As for the jersey already tested this season by FGR and which Wiltz will be wearing in a few weeks--each one is made of three cups of coffee grounds and five plastic bottles. The composition is sustainable and more breathable than previous shirts made only of recycled plastic.

“We signed a sponsorship agreement with PlayerLayer [for a sum estimated at around €20,000 euros, editor's note],” says Michaël Schenk. “Thanks to that, this British firm ‘gives us’ our two sets of shirts for the first team, some 60 pieces, but also equipment for training, which is made from recycled plastic bottles.”

Marketing & sustainability

The player jerseys aren’t the only purchase by FC Wiltz 71 from PlayerLayer. With the club celebrating its 50th anniversary this year, a special shirt has been put on sale for supporters, made from bamboo fibre. It is sold for around €70. “But for each of them, we will donate €5 to plant trees in Africa,” says Schenk, for whom these jerseys are only a step in the direction his club wants to take.

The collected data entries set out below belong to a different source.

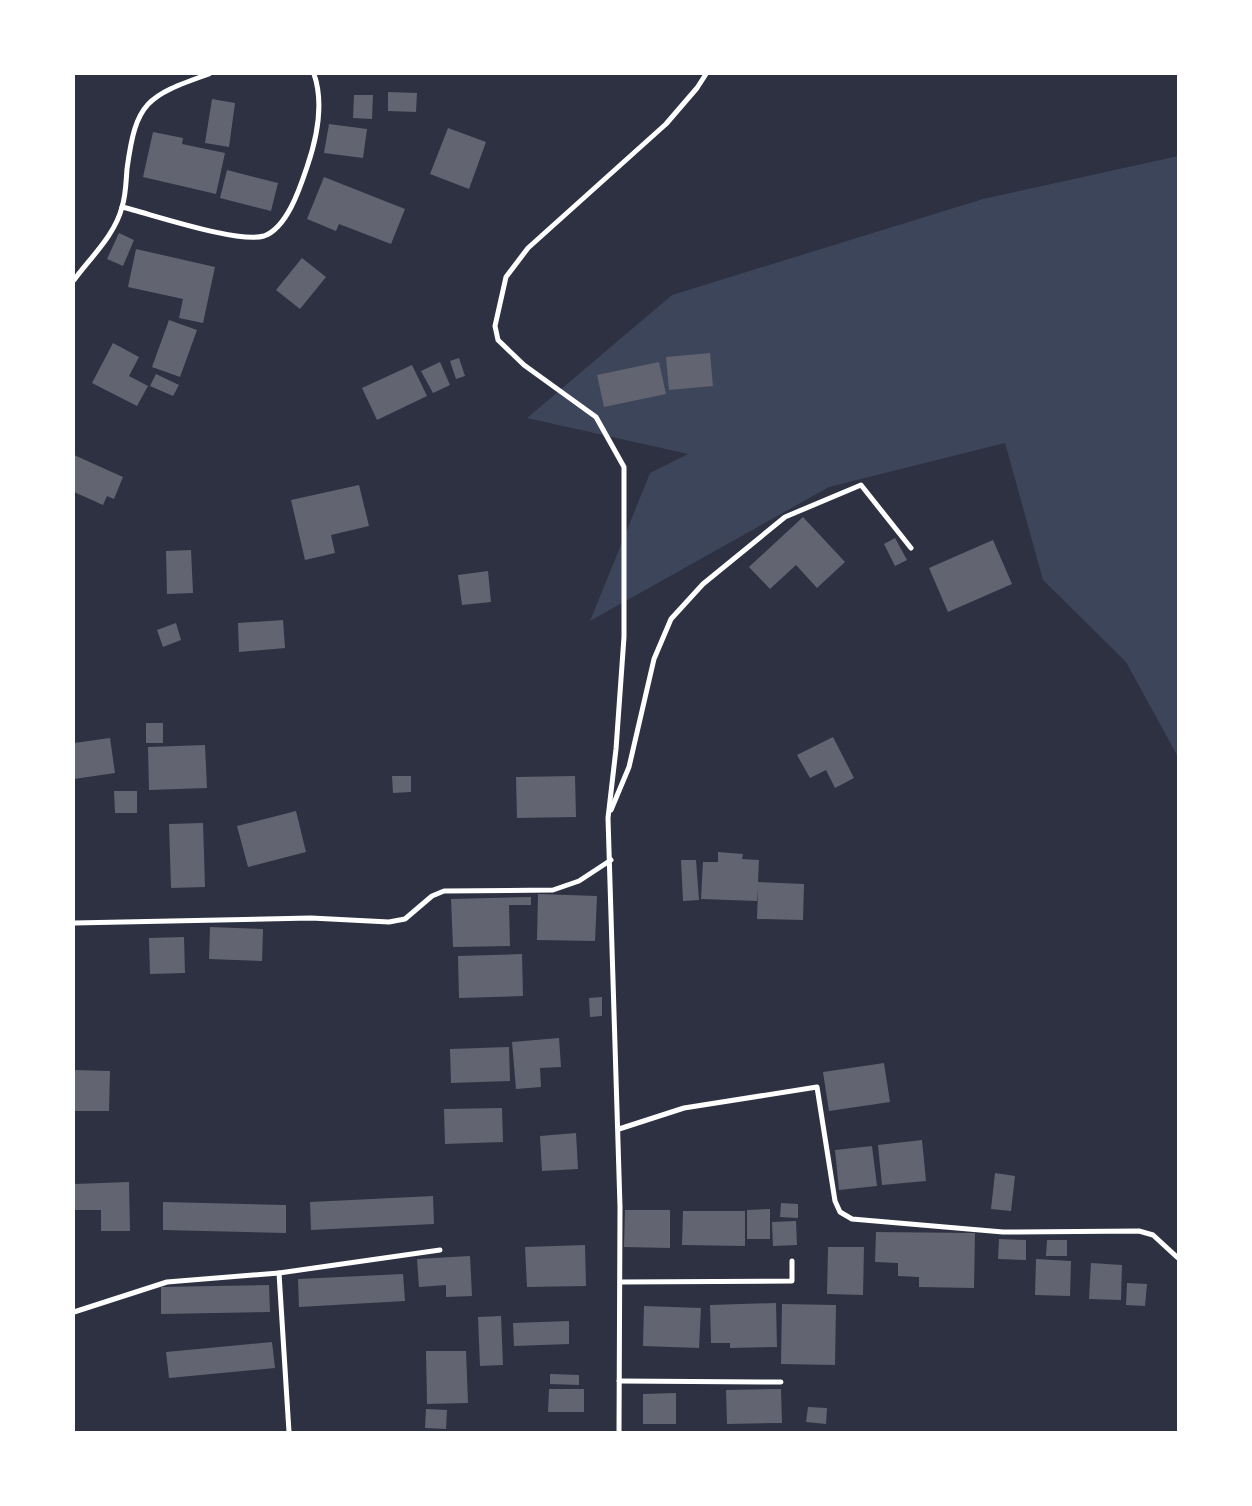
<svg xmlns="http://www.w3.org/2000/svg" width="1252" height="1506" viewBox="0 0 1252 1506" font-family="'Source Sans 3',sans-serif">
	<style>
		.green { fill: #3c4559 }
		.building { fill: #626471 }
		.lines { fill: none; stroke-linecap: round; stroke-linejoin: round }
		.minor { stroke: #fff; stroke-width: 5 }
	</style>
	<rect width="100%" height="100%" fill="#2d3142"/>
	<path class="green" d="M 1178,156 L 1178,757 L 1126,662 L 1043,580 L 1005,443 L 829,487 L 590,621 L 650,473 L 688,454 L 527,418 L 672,295 L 983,199 Z"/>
	<g class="building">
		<path d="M 388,92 L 417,93 L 416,112 L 388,111 Z"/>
		<path d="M 354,95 L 373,95 L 372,119 L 353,118 Z"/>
		<path d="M 212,99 L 235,103 L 229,147 L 205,143 Z"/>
		<path d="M 329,124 L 367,129 L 363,158 L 324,153 Z"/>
		<path d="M 448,128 L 486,142 L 469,189 L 430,174 Z"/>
		<path d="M 153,132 L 183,138 L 182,144 L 225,153 L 216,194 L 143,177 Z"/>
		<path d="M 227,170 L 278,183 L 271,211 L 220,198 Z"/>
		<path d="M 324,177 L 405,209 L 391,244 L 339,224 L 336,231 L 307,219 Z"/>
		<path d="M 119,233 L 134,240 L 123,266 L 107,259 Z"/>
		<path d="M 136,249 L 215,267 L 203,323 L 179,318 L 183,299 L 128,287 Z"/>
		<path d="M 302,258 L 326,277 L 300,309 L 276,290 Z"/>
		<path d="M 169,320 L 197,330 L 180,377 L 152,367 Z"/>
		<path d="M 113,343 L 139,357 L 129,376 L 148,386 L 137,406 L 92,383 Z"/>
		<path d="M 710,353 L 713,386 L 669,390 L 666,357 Z"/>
		<path d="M 459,358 L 465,376 L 456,379 L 450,361 Z"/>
		<path d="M 440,362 L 450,385 L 433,393 L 421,371 Z"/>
		<path d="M 659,362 L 666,394 L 604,407 L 597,375 Z"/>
		<path d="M 412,365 L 427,396 L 377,420 L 362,388 Z"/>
		<path d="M 156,374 L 179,385 L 173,396 L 150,386 Z"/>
		<path d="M 74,455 L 123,477 L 114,499 L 107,496 L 103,505 L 74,492 Z"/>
		<path d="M 359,485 L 369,526 L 331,535 L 335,553 L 305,560 L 291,500 Z"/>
		<path d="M 803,517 L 845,562 L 817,588 L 796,565 L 770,589 L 749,567 Z"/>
		<path d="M 895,538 L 907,560 L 895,566 L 884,544 Z"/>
		<path d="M 993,540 L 1012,584 L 948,612 L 929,568 Z"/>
		<path d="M 191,550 L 193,593 L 167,594 L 166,551 Z"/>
		<path d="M 488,571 L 491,602 L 462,605 L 458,575 Z"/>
		<path d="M 283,620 L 285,648 L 239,652 L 238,623 Z"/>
		<path d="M 176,623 L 181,640 L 163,647 L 157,630 Z"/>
		<rect x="146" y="723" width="17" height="20"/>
		<path d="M 833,737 L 854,778 L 835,788 L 826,770 L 810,778 L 797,755 Z"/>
		<path d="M 110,738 L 115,773 L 74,779 L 74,743 Z"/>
		<path d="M 205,745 L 207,788 L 149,790 L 148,747 Z"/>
		<path d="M 392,776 L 411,776 L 411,792 L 393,793 Z"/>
		<path d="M 575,776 L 576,817 L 517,818 L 516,777 Z"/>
		<path d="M 114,791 L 137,791 L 137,813 L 115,813 Z"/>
		<path d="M 296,811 L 306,852 L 248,867 L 237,826 Z"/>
		<path d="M 203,823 L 205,887 L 171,888 L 169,824 Z"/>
		<path d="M 718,852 L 743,854 L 742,859 L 759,860 L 758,882 L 804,884 L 803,920 L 757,919 L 758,888 L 757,901 L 701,899 L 703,862 L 718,862 Z"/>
		<path d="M 681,860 L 696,860 L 699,900 L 683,901 Z"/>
		<path d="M 538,894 L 597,896 L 595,941 L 537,940 Z"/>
		<path d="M 531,897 L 531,905 L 509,905 L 510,946 L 453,947 L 451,899 Z"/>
		<path d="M 210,927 L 263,929 L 262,961 L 209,959 Z"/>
		<path d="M 184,937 L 185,973 L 150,974 L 149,938 Z"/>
		<path d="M 522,954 L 523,996 L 459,998 L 458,956 Z"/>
		<path d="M 602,997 L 602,1016 L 590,1017 L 589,998 Z"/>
		<path d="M 559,1038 L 561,1067 L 540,1068 L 541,1087 L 516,1089 L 512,1042 Z"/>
		<path d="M 509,1047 L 510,1081 L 451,1083 L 450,1049 Z"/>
		<path d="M 884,1063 L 890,1102 L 829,1111 L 823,1072 Z"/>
		<path d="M 74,1070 L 110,1071 L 109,1111 L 74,1111 Z"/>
		<path d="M 502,1108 L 503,1142 L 445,1144 L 444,1109 Z"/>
		<path d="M 576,1133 L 578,1169 L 542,1171 L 540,1136 Z"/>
		<path d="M 922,1140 L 926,1181 L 882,1185 L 878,1145 Z"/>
		<path d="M 872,1146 L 877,1186 L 839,1190 L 835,1150 Z"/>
		<path d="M 995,1173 L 1015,1176 L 1011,1211 L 991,1209 Z"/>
		<path d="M 129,1182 L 130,1231 L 101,1231 L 101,1210 L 74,1210 L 74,1184 Z"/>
		<path d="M 433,1196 L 434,1224 L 311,1230 L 310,1202 Z"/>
		<path d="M 163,1202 L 286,1205 L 286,1233 L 163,1230 Z"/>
		<path d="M 781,1203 L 798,1204 L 798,1218 L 780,1217 Z"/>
		<path d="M 770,1209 L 770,1239 L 747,1239 L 747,1210 Z"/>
		<path d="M 625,1210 L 670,1210 L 670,1248 L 624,1247 Z"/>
		<path d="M 683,1211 L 745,1211 L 745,1246 L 682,1245 Z"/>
		<path d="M 796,1221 L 797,1245 L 773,1246 L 772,1222 Z"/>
		<path d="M 876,1232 L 975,1233 L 974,1288 L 919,1287 L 919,1277 L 898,1276 L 898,1263 L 875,1262 Z"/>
		<path d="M 999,1239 L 1026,1240 L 1026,1260 L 998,1259 Z"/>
		<path d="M 1047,1240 L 1067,1240 L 1067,1256 L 1046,1256 Z"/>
		<path d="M 585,1245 L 586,1286 L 527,1287 L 525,1247 Z"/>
		<path d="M 828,1247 L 864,1247 L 863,1295 L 827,1294 Z"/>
		<path d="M 470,1256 L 472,1296 L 446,1297 L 446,1285 L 419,1287 L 417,1259 Z"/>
		<path d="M 1036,1259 L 1071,1261 L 1070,1296 L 1035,1295 Z"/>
		<path d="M 1091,1263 L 1122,1265 L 1121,1300 L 1089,1299 Z"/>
		<path d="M 403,1274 L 405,1301 L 299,1307 L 298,1279 Z"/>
		<path d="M 1127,1283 L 1147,1284 L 1145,1306 L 1126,1305 Z"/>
		<path d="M 269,1285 L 270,1312 L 161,1314 L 161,1287 Z"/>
		<path d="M 776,1303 L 777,1347 L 730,1348 L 730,1343 L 711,1343 L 710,1305 Z"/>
		<path d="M 782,1304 L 836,1305 L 835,1365 L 781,1364 Z"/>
		<path d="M 644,1306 L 701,1308 L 699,1348 L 643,1346 Z"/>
		<path d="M 501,1316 L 503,1365 L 480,1366 L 478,1317 Z"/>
		<path d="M 569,1321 L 569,1344 L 514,1346 L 513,1323 Z"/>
		<path d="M 272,1342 L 275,1368 L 169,1378 L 166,1352 Z"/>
		<path d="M 426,1351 L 466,1351 L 468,1403 L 427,1404 Z"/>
		<path d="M 550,1374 L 579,1375 L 579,1385 L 550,1384 Z"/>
		<path d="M 549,1389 L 584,1389 L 584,1412 L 548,1412 Z"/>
		<path d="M 781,1389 L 782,1423 L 727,1424 L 726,1390 Z"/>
		<path d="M 676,1393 L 676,1424 L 643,1424 L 643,1394 Z"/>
		<path d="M 808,1407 L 827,1408 L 826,1424 L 806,1422 Z"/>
		<path d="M 426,1409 L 447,1410 L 446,1429 L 425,1428 Z"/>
	</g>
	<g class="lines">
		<g class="minor">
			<path d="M 122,207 C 151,214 239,244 264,236 C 287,228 300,188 307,167 C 317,138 324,103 314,74"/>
			<path d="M 74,280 C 91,257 115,235 122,207 C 126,195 126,181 127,169 C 136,102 146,96 209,74"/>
			<path d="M 611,810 L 629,767 L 654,659 L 671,619 L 703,584 L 785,517 L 861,485 L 911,548"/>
			<path d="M 74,923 L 311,918 L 389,922 L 405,919 L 432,896 L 444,891 L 553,890 L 579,881 L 611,860"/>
			<path d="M 619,1129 L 684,1108 L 817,1087 L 835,1201 L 840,1212 L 852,1219 L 1003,1232 L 1139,1231 L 1153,1235 L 1178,1258"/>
			<path d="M 279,1273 L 440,1250"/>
			<path d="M 620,1282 L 792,1281 L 792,1261"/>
			<path d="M 74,1312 L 167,1282 L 279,1273 L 289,1432"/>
			<path d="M 619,1381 L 781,1382"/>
			<path d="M 619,1432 L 620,1207 L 608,818 L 616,749 L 624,637 L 624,467 L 596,417 L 524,365 L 498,340 L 495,326 L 506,277 L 528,248 L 666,124 L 697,88 L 706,74"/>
		</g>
	</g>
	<rect width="1252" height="1506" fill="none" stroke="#ffffff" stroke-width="150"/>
</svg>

In January, Wiltz put in place a nine-point plan to make the club greener.

With a genuine interest in becoming more sustainable comes a dose of marketing. “The two are not incompatible,” says the president of a club which finished the season seventh in Luxembourg’s first league. “On the one hand, it’s important to stand out from other clubs, to become ‘the most responsible in the BGL League’. On the other hand, taking responsibility on the social level seems crucial today, and more than ever.”

The club is in the process of phasing out plastic bottles sold to fans. “We installed water distributors, connected to taps fitted with filters, for use with reusable bottles. We also have an agreement with Volkswagen. At the start of next season, the club’s three cars will be electric,” says Schenk. And in the future, Wiltz would also like to run on renewable energy and is thinking about installing solar panels.

“The goal is to be ready by 2025,” says Schenk. A deadline that the club would like to coincide with participation in the European Cup. If the northerners succeed, then they could become the greenest club to have ever taken part in a European competition.